The Data Protection Commissioner (DPC) began an investigation after it emerged that a breakdown in procedure led to serious delays in notifying senior management at the bank. The laptops were stolen on separate occasions last summer but the thefts only came to light last month.
The Irish Blood Transfusion Service (IBTS) was more forthcoming earlier this year over the loss of a laptop in New York. The machine contained a CD with details on over 171,000 Irish blood donors but the data was, fortunately, encrypted.
Even so, the IBTS set up an information helpline and committed to notifying each of the donors in person. In a similar vein, the recruitment website Jobs.ie took immediate steps to notify customers after a reportedly small number of CVs on its database had been accessed following a website hack. The nature of the breach, added to the personal information contained in the CVs, prompted fears that the victims could suffer identity theft.
Incidents like these are said to be a fraction of the real number of breaches that occur. Last year's Irish cybercrime survey found that 46pc of organisations suffered some form of information leak, but in the absence of widespread reporting it's difficult to know the scale of the problem. To address this, many industry commentators have called for legislation obliging organisations to come clean whenever customer data goes astray.
The IT security consultant Brian Honan, a longtime advocate of data breach laws, points out that the DPC's Annual Report showed just 11 organisations notified the DPC of a security breach during 2007. "That is less than one breach a month, which in my opinion is well below the number of actual breaches that are occurring and once again re-inforces the need for mandatory breach disclosure laws in Ireland," Honan writes in his blog.

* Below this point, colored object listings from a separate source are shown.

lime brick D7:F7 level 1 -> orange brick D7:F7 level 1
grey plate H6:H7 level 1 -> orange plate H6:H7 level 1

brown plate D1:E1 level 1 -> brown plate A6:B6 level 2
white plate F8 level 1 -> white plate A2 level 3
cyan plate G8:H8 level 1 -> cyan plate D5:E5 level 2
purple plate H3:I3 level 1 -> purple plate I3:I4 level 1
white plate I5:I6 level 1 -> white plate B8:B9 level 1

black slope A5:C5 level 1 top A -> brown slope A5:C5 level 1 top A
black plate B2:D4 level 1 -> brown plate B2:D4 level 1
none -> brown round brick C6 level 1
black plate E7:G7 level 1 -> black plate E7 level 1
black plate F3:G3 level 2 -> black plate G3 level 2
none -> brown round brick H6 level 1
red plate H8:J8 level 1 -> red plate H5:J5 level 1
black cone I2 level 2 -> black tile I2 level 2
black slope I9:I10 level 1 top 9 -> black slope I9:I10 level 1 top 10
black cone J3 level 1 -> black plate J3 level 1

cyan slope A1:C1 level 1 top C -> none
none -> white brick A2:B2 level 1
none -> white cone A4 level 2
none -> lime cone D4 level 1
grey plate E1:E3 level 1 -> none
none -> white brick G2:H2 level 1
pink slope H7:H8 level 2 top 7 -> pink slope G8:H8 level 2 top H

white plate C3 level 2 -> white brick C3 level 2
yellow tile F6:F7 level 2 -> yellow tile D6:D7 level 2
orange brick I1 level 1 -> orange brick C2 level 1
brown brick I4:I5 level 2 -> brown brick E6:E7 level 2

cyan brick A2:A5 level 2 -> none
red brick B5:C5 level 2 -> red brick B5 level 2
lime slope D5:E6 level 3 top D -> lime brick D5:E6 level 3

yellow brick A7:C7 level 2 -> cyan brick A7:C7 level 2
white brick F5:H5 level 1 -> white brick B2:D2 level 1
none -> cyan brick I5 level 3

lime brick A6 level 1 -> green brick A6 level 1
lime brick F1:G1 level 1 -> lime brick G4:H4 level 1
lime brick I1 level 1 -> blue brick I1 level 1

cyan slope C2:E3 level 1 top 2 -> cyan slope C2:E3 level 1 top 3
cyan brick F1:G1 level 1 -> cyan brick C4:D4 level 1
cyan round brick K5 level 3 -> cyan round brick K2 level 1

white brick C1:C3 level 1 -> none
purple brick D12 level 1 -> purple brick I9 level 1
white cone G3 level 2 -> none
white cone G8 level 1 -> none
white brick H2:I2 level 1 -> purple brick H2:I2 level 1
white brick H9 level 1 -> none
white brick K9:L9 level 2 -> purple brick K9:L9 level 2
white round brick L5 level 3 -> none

The DPC Billy Hawkes is also on record as favouring legislation. Speaking at the launch of his office's annual report this month, he said: "What we'd like to see is a requirement that, first of all, above a minimum threshold there should be an obligation to report to us, as the data protection authority, so that we can work with the organisation and advise them on how to deal with the breach; and a separate obligation on the organisation to inform customers whenever they would be likely to be seriously impacted by such a data leak."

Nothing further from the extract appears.